Here are more of their findings:

• Not one cereal that is marketed directly to children in the U.S. would be allowed to advertise to children on television in the U.K.

• 42 per cent of cereals marketed directly to children contain potentially harmful artificial food dyes.

• All the companies evaluated have more nutritious cereals in their portfolios but these are marketed only to adults. Even the more nutritious cereals promoted for child consumption are marketed to parents, not to children.

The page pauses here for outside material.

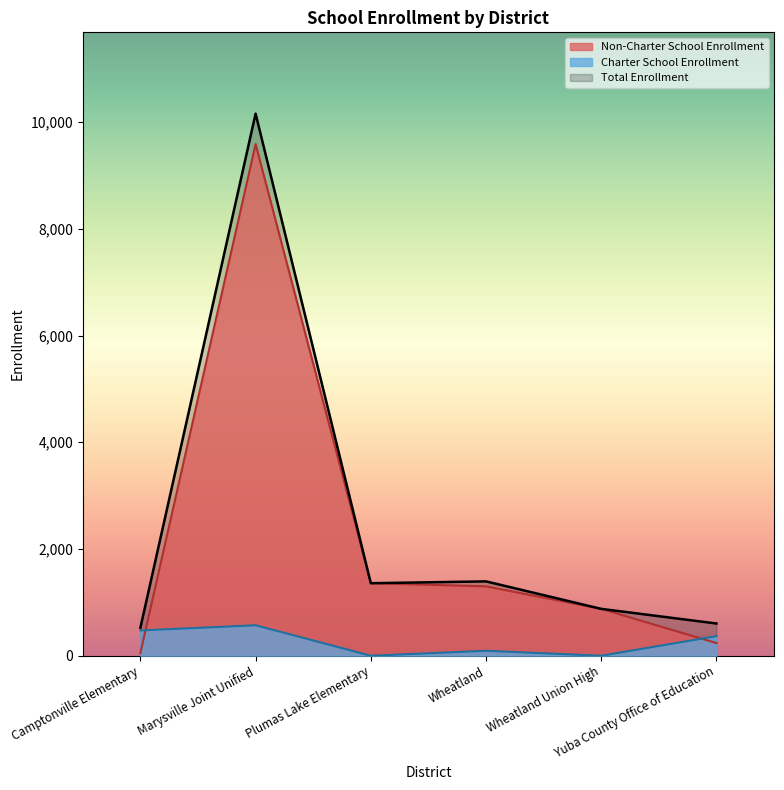

Which series has the widest spread of values?

Total Enrollment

• Nutrition scores for new products introduced within the past two years indicate that the major cereal companies have not attempted to improve the nutrition quality of their product portfolio.

Related study

In a related study, reports USA Today, Yale researchers tracked 89 children, ages five to 12, who made their own breakfasts at summer camps. Kids were given either a box of sweetened cereal, such as Frosted Flakes, Froot Loops and Cocoa Pebbles, or a box of a low-sugar cereal such as Corn Flakes, Cheerios, Rice Krispies. They could take as much as they wanted of cereal, milk, sugar, orange juice, bananas and strawberries.

Here are the results:

• Kids given the low-sugar cereal ate about one serving or one cup. A serving varied from ¾ cup to 1 ¼ cup depending on the weight of the product.

• Those eating the high-sugar type ate two servings or about two cups.

• Children rated the taste of both types equally high.

• Kids eating the low-sugar brands added some sugar but still ate about half as much sugar and far fewer calories than the other kids and were more likely to put fruit on top.